■ The problem
Should the word "Status" occur in a line of the records, copy that line.

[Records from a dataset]
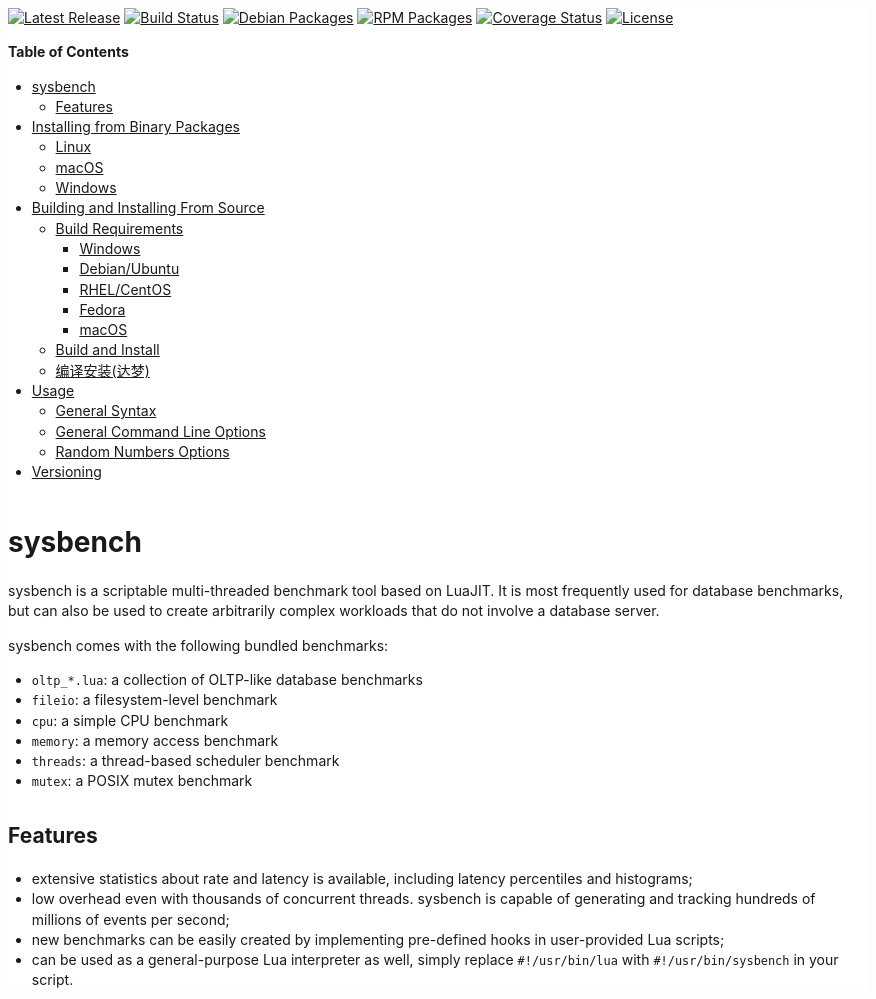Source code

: [![Latest Release][release-badge]][release-url]
[![Build Status][action-badge]][action-url]
[![Debian Packages][deb-badge]][deb-url]
[![RPM Packages][rpm-badge]][rpm-url]
[![Coverage Status][coveralls-badge]][coveralls-url]
[![License][license-badge]][license-url]


**Table of Contents**

- [sysbench](#sysbench)
    - [Features](#features)
- [Installing from Binary Packages](#installing-from-binary-packages)
    - [Linux](#linux)
    - [macOS](#macos)
    - [Windows](#windows)
- [Building and Installing From Source](#building-and-installing-from-source)
    - [Build Requirements](#build-requirements)
        - [Windows](#windows)
        - [Debian/Ubuntu](#debianubuntu)
        - [RHEL/CentOS](#rhelcentos)
        - [Fedora](#fedora)
        - [macOS](#macos)
    - [Build and Install](#build-and-install)
    - [编译安装(达梦)](#%E8%BE%BE%E6%A2%A6%E6%95%B0%E6%8D%AE%E5%BA%93%E5%AE%89%E8%A3%85%E7%A4%BA%E4%BE%8B-centos)
- [Usage](#usage)
    - [General Syntax](#general-syntax)
    - [General Command Line Options](#general-command-line-options)
    - [Random Numbers Options](#random-numbers-options)
- [Versioning](#versioning)



# sysbench

sysbench is a scriptable multi-threaded benchmark tool based on
LuaJIT. It is most frequently used for database benchmarks, but can also
be used to create arbitrarily complex workloads that do not involve a
database server.

sysbench comes with the following bundled benchmarks:

- `oltp_*.lua`: a collection of OLTP-like database benchmarks
- `fileio`: a filesystem-level benchmark
- `cpu`: a simple CPU benchmark
- `memory`: a memory access benchmark
- `threads`: a thread-based scheduler benchmark
- `mutex`: a POSIX mutex benchmark

## Features

- extensive statistics about rate and latency is available, including
  latency percentiles and histograms;
- low overhead even with thousands of concurrent threads. sysbench is
  capable of generating and tracking hundreds of millions of events per
  second;
- new benchmarks can be easily created by implementing pre-defined hooks
  in user-provided Lua scripts;
- can be used as a general-purpose Lua interpreter as well, simply
  replace `#!/usr/bin/lua` with `#!/usr/bin/sysbench` in your script.


[coveralls-badge]: https://coveralls.io/repos/github/akopytov/sysbench/badge.svg?branch=master
[coveralls-url]: https://coveralls.io/github/akopytov/sysbench?branch=master
[action-url]: https://github.com/akopytov/sysbench/actions/workflows/ci.yml
[action-badge]: https://github.com/akopytov/sysbench/actions/workflows/ci.yml/badge.svg
[license-badge]: https://img.shields.io/badge/license-GPLv2-blue.svg
[license-url]: COPYING
[release-badge]: https://img.shields.io/github/release/akopytov/sysbench.svg
[release-url]: https://github.com/akopytov/sysbench/releases/latest
[deb-badge]: https://img.shields.io/badge/Packages-Debian-red.svg?style=flat
[deb-url]: https://packagecloud.io/akopytov/sysbench?filter=debs
[rpm-badge]: https://img.shields.io/badge/Packages-RPM-blue.svg?style=flat
[rpm-url]: https://packagecloud.io/akopytov/sysbench?filter=rpms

■ Response
[![Build Status][action-badge]][action-url]
[![Coverage Status][coveralls-badge]][coveralls-url]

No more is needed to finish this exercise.